Treatment of carcinomas of the uterine cervix which remain bulky after initial external beam radiotherapy: A pilot study using integrated cytotoxic chemotherapy prior to brachytherapy
Tan LT., Jones B., Green JA., Kingston RE., Clark PI.
The use of cytotoxic chemotherapy (CT) between external beam radiotherapy (EBRT) and intracavitary brachytherapy (BT) in patients with bulky carcinomas of the uterine cervix which regress poorly after initial EBRT has been evaluated in a pilot study. The aim of CT was to limit tumour clonogen repopulation while awaiting further tumour regression in order to improve the BT dose distribution.
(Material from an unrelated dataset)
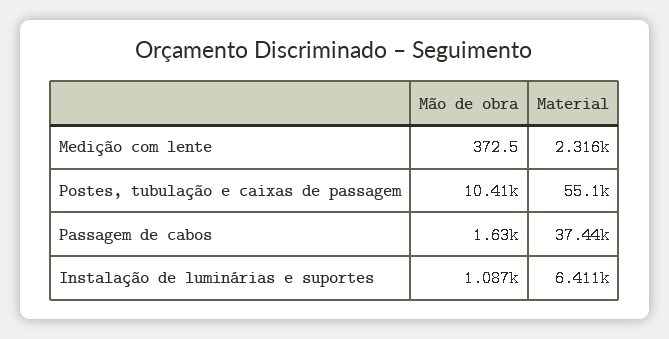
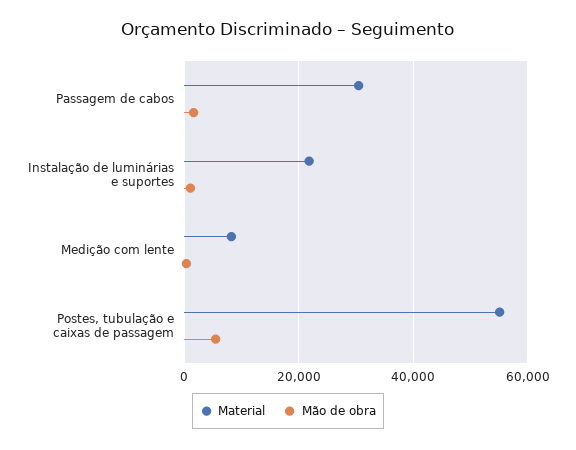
Material, Medição com lente: 2316 -> 8000
Mão de obra, Postes, tubulação e caixas de passagem: 10410 -> 6000
Material, Passagem de cabos: 37440 -> 30000
Material, Instalação de luminárias e suportes: 6411 -> 22000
Between 1989 and 1992, 22 patients with FIGO Stage IIA, IIB and IIIB cervical carcinomas were given two to three cycles of cisplatin-based CT between EBRT and intracavitary BT. Patients were selected for CT if there was bulky residual tumour extending beyond the range of point 'A' after completion of EBRT. The median survival of patients with Stage IIA/B and Stage IIIB disease was 24 months and 13 months, respectively. The 5 year actuarial survival rate for patients with Stage IIA/B disease was 42%. There were no long-term survivors among patients with Stage IIIB disease. Survival difference between Stage IIA/B patients and Stage IIIB patients was statistically significant (p < 0.04). 5 year actuarial pelvic control rates were 38% and 0% for Stage IIA/B and Stage IIIB patients, respectively. There were no serious late radiation complications in the entire study group. Bulky carcinomas of the cervix which respond poorly to initial EBRT have a particularly poor prognosis. For Stage IB-IIB patients with persistent bulky disease after EBRT, published reports suggest that a 5 year actuarial survival rate of around 40% can be obtained using higher doses of radiation alone, but the risk of serious late morbidity is considerable. The results of our study suggest that in Stage IIA/B carcinomas of the cervix which remain bulky after initial EBRT, the use of integrated cytotoxic chemotherapy prior to intracavitary BT can give similar 5 year survival rates but with minimal treatment related morbidity.